Il ‘68 si è scontrato anche con un potere politico incapace di leggere la trasformazione della soggettività collettiva se non dall’esterno, sotto la forma del blocco, della repressione e, più tardi, del recupero. Dal punto di vista dell’immaginazione politica collettiva, invece, questo movimento segna un punto di non ritorno. Non è più pensabile la politica al di fuori dei paradigmi e dei dispositivi di trasformazione emersi nel ‘68. La sinistra tradizionale sembra non averlo capito, dicono Negri e Guattari, ed è dimostrabile molto facilmente a partire dai comportamenti dei partiti comunisti prigionieri di vecchi schemi e figure della produzione che sono radicalmente cambiate, incapaci di analizzare e prendere atto del crollo del compromesso fordista.

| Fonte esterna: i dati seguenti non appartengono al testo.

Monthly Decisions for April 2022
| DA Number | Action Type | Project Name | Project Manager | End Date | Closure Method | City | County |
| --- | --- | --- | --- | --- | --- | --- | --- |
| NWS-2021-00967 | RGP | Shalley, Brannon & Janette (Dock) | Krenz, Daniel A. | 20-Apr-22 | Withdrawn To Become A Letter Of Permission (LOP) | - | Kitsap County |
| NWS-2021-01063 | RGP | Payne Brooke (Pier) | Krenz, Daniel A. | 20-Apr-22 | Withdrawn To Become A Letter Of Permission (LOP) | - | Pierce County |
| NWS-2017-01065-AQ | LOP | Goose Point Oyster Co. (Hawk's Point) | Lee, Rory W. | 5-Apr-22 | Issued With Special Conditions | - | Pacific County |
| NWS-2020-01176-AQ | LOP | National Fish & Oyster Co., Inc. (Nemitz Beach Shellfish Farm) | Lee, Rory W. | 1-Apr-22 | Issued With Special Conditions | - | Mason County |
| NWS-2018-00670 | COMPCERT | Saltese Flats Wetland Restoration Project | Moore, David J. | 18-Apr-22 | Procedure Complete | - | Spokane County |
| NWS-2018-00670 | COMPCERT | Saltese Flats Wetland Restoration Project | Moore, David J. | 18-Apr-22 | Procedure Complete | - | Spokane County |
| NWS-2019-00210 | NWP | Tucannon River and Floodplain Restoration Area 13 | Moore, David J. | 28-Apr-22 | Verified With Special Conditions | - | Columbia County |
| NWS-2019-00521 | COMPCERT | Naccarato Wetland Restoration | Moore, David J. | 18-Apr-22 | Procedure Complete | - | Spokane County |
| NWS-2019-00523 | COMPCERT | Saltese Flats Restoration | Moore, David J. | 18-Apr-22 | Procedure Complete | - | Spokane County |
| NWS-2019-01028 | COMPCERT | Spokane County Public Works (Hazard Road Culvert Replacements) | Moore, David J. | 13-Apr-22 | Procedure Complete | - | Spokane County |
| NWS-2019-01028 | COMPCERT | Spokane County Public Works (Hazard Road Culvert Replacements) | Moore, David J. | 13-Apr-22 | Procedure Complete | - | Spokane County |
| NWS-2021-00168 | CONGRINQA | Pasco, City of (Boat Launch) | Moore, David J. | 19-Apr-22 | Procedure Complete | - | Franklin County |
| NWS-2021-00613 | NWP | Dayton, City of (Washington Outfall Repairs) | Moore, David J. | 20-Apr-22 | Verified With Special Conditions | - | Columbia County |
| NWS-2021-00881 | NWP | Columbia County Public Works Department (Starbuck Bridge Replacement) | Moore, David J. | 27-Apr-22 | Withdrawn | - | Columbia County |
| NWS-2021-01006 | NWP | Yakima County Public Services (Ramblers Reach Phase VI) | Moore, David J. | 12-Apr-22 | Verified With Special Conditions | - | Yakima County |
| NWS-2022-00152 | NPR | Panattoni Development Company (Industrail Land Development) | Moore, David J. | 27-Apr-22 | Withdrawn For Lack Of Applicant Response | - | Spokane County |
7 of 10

La reazione a questo movimento fu, sia in Occidente che nel campo socialista, all’insegna del conservatorismo sociale, ovvero incanalare le lotte lungo il corporativismo, reazione politica, ovvero il ricorso ai poteri dello Stato per ridare legittimità alle vecchie élite politiche, e infine segmentazione della soggettività collettiva attraverso mass-media, strutture collettive e welfare state. Il ‘68, in ogni caso, aveva colpito duramente le strutture istituzionali e costituzionali di tutti i paesi che furono minacciate dall’interno, per loro inadeguatezza, e dall’esterno, per le nuove forme proletarie di protesta. In questo, sostengono Guattari e Negri, ogni prospettiva di un capitalismo progressista basato sull’ampliamento della partecipazione delle masse popolari è esclusa. Tutto ciò è collegato all’emergere di nuove soggettività collettive che irrompono in queste trasformazioni sociali. A questo punto del discorso è stato dimostrato come esse siano figlie di cambiamenti nella produzione e nella qualificazione sociale e infine come siano irrecuperabili al vecchio sistema politico. Bisogna portare queste novità sul piano delle coscienze, dei desideri e dei comportamenti. Si tratta di un livello in cui i cambiamenti sono irreversibili.

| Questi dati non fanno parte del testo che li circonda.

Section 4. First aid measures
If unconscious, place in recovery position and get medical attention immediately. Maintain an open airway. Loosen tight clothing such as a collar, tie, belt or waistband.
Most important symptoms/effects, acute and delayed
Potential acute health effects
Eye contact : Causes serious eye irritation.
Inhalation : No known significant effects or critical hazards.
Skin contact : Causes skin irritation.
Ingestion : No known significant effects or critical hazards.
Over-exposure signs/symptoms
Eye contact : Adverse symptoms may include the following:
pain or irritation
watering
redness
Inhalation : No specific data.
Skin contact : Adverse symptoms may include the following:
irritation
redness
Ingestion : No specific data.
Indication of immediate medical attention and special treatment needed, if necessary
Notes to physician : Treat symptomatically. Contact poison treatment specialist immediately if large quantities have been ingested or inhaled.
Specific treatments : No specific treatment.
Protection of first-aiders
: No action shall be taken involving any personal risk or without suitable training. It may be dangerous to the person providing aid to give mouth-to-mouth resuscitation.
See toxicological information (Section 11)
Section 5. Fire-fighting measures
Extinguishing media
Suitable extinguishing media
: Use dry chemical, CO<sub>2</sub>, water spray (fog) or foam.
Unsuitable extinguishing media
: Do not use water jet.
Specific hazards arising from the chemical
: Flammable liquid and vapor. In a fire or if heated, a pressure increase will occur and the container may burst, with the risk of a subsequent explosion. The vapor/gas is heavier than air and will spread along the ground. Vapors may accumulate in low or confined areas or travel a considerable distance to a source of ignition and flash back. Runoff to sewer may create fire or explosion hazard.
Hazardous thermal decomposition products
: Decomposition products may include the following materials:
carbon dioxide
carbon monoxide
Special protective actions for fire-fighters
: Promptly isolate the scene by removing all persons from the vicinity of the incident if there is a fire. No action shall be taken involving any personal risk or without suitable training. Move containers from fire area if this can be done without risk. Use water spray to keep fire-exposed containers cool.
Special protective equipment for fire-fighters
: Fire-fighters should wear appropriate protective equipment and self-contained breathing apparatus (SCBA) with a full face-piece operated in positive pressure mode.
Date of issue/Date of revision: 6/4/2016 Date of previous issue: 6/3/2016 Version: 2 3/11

“I nuovi modi della soggettività hanno spiazzato letteralmente i vecchi scenari della lotta di classe, installandosi alle radici immaginarie e cognitive delle nuove dimensioni del produrre, trasmutando la presa di coscienza che a loro corrisponde in un atto di volontà trasformatrice”4.

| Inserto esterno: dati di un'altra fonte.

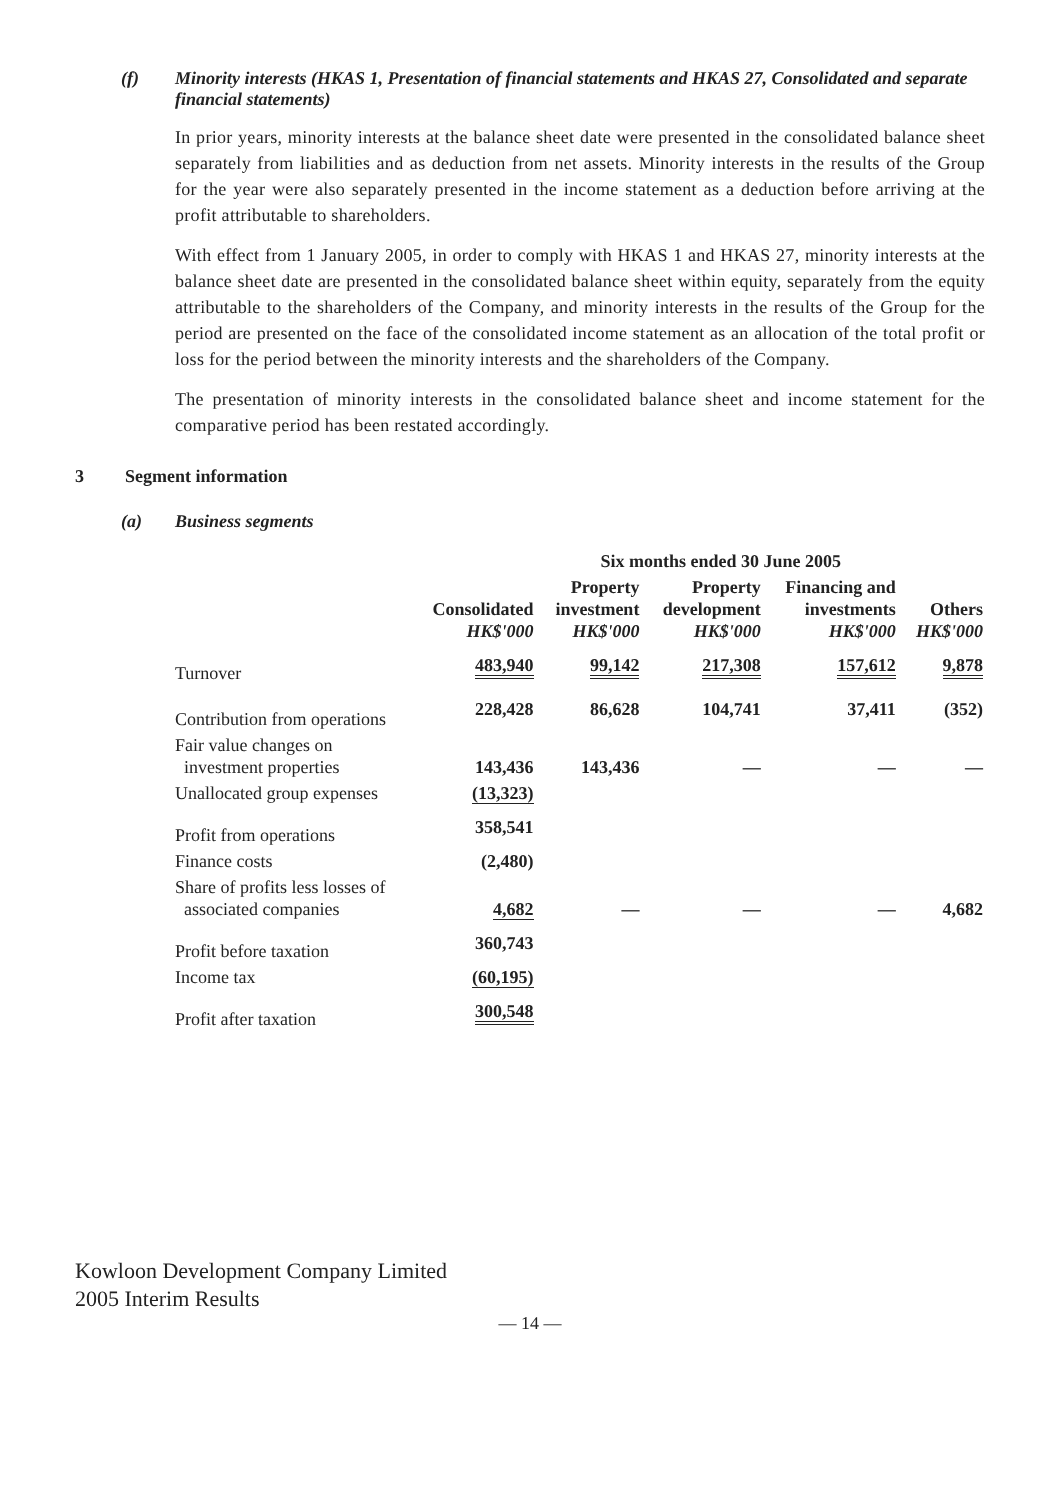(f) Minority interests (HKAS 1, Presentation of financial statements and HKAS 27, Consolidated and separate financial statements)
In prior years, minority interests at the balance sheet date were presented in the consolidated balance sheet separately from liabilities and as deduction from net assets. Minority interests in the results of the Group for the year were also separately presented in the income statement as a deduction before arriving at the profit attributable to shareholders.
With effect from 1 January 2005, in order to comply with HKAS 1 and HKAS 27, minority interests at the balance sheet date are presented in the consolidated balance sheet within equity, separately from the equity attributable to the shareholders of the Company, and minority interests in the results of the Group for the period are presented on the face of the consolidated income statement as an allocation of the total profit or loss for the period between the minority interests and the shareholders of the Company.
The presentation of minority interests in the consolidated balance sheet and income statement for the comparative period has been restated accordingly.
3 Segment information
(a) Business segments
| | | Six months ended 30 June 2005 | | | |
| --- | --- | --- | --- | --- | --- |
| | Consolidated HK$'000 | Property investment HK$'000 | Property development HK$'000 | Financing and investments HK$'000 | Others HK$'000 |
| Turnover | 483,940 | 99,142 | 217,308 | 157,612 | 9,878 |
| Contribution from operations | 228,428 | 86,628 | 104,741 | 37,411 | (352) |
| Fair value changes on investment properties | 143,436 | 143,436 | — | — | — |
| Unallocated group expenses | (13,323) | | | | |
| Profit from operations | 358,541 | | | | |
| Finance costs | (2,480) | | | | |
| Share of profits less losses of associated companies | 4,682 | — | — | — | 4,682 |
| Profit before taxation | 360,743 | | | | |
| Income tax | (60,195) | | | | |
| Profit after taxation | 300,548 | | | | |
Kowloon Development Company Limited
2005 Interim Results
— 14 —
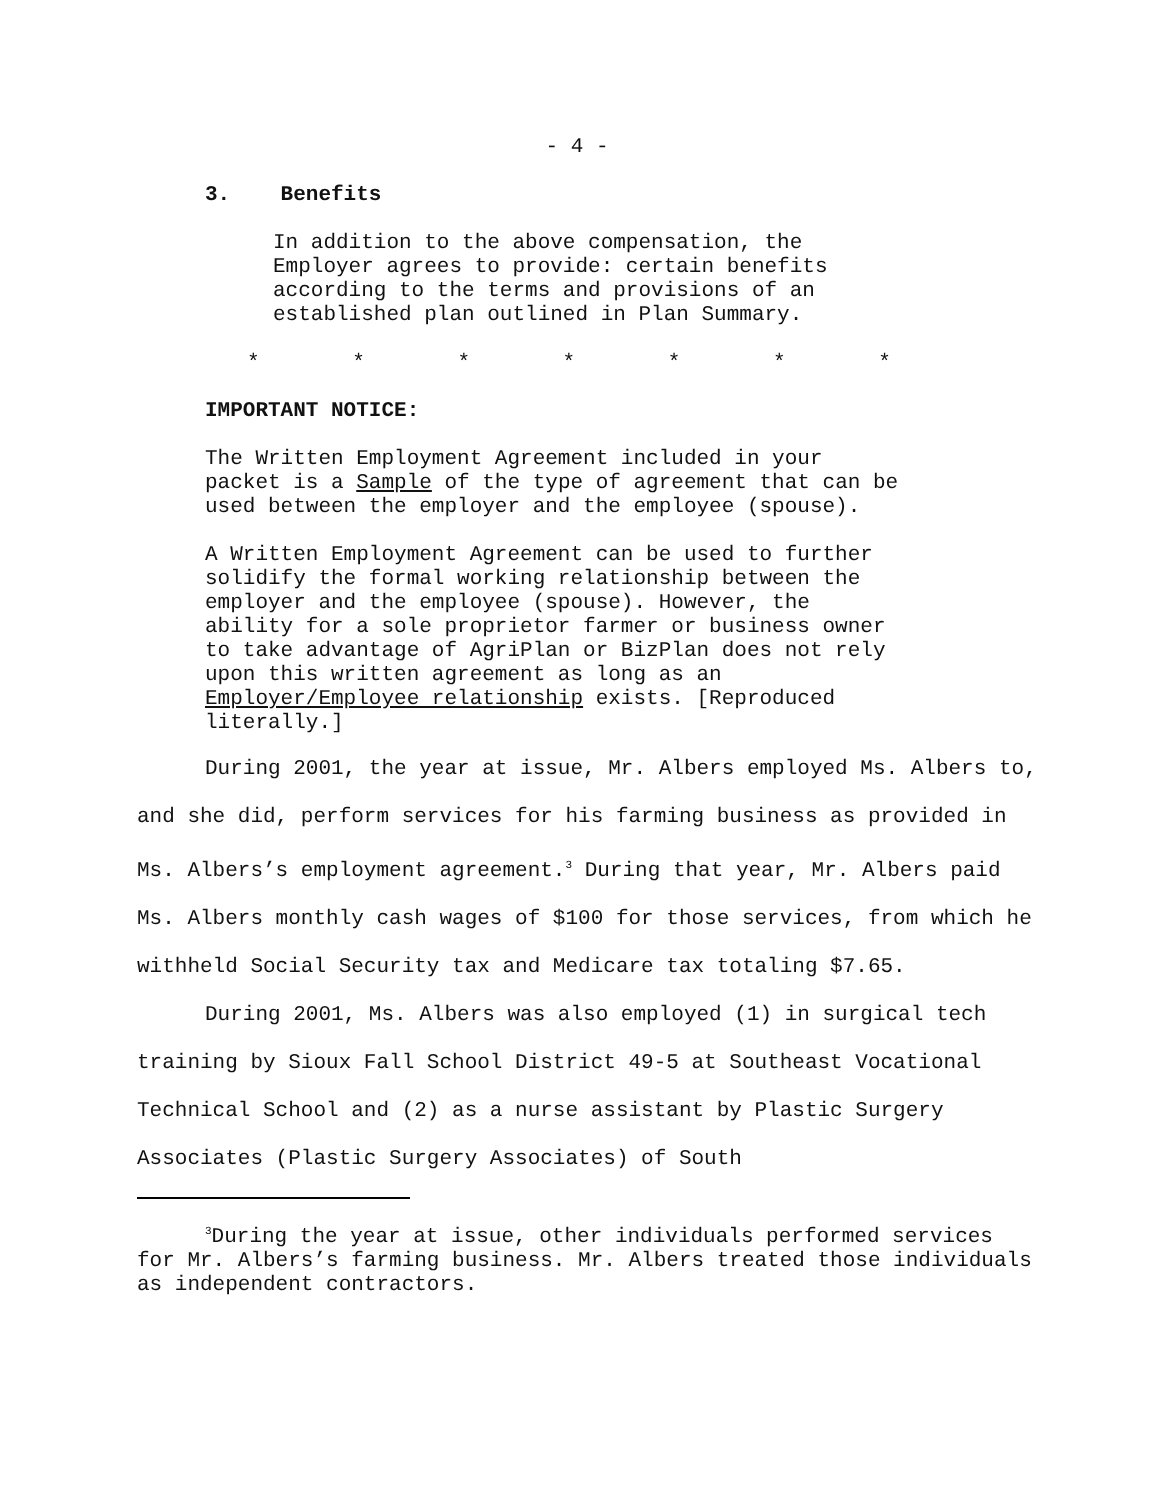- 4 -
3. Benefits
In addition to the above compensation, the
Employer agrees to provide: certain benefits
according to the terms and provisions of an
established plan outlined in Plan Summary.
* * * * * * *
IMPORTANT NOTICE:
The Written Employment Agreement included in your
packet is a Sample of the type of agreement that can be
used between the employer and the employee (spouse).
A Written Employment Agreement can be used to further
solidify the formal working relationship between the
employer and the employee (spouse). However, the
ability for a sole proprietor farmer or business owner
to take advantage of AgriPlan or BizPlan does not rely
upon this written agreement as long as an
Employer/Employee relationship exists. [Reproduced
literally.]
During 2001, the year at issue, Mr. Albers employed Ms. Albers to, and she did, perform services for his farming business as provided in Ms. Albers’s employment agreement.<sup>3</sup> During that year, Mr. Albers paid Ms. Albers monthly cash wages of $100 for those services, from which he withheld Social Security tax and Medicare tax totaling $7.65.
During 2001, Ms. Albers was also employed (1) in surgical tech training by Sioux Fall School District 49-5 at Southeast Vocational Technical School and (2) as a nurse assistant by Plastic Surgery Associates (Plastic Surgery Associates) of South
<sup>3</sup> During the year at issue, other individuals performed services for Mr. Albers’s farming business. Mr. Albers treated those individuals as independent contractors.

Nascono nuovi territori politici a seguito dei processi di singolarizzazione del desiderio e le pratiche politiche connesse ad essi, come per esempio una contestazione della proprietà privata che è anche negazione radicale di tutto il collettivismo cieco delle imprese capitaliste e socialiste. Oppure pensiamo al rifiuto del lavoro che è legato alla volontà di una produttività sociale maggiore.

“Si tratta di rompere ogni rapporto di necessità tra quest’ultima e la massificazione della soggettività sociale; si tratta di ridurre questo rapporto ad un paradosso in cui la miseria di questa massificazione sia costretta a confrontarsi con i processi più singolari della soggettività. Il comunismo non ha niente a che fare con la barbarie collettivista che ci hanno esibito! Il comunismo è la sperimentazione della soggettività più intensa, è la massimizzazione di processi di singolarizzazione suscettibili di nascere a partire dalle nostre matrici collettive. Nessuna universalità dell’uomo può essere estratta dalla nuda astrazione del valore sociale”5.

Abbiamo così la manifestazione del singolare come molteplicità ed è la base, il valore, dicono Negri e Guattari, su cui possiamo ricostruire un lavoro che non si cristalizza nella proprietà privata e non vede gli strumenti della produzione come dei fini in sé ma come mezzi per la felicità della singolarità e per l’espansione dei rizomi macchinistici astratti e/o concreti. Inoltre questo lavoro è capace di mettere in discussione il potere e rifiuta categoricamente ogni compromesso tra la propria esistenza e la produttività. Si tratta di un lavoro ripensato dentro le trasformazioni e dentro i dispositivi della produzione all’interno di pratiche di liberazione sviluppate da queste nuove soggettività collettive.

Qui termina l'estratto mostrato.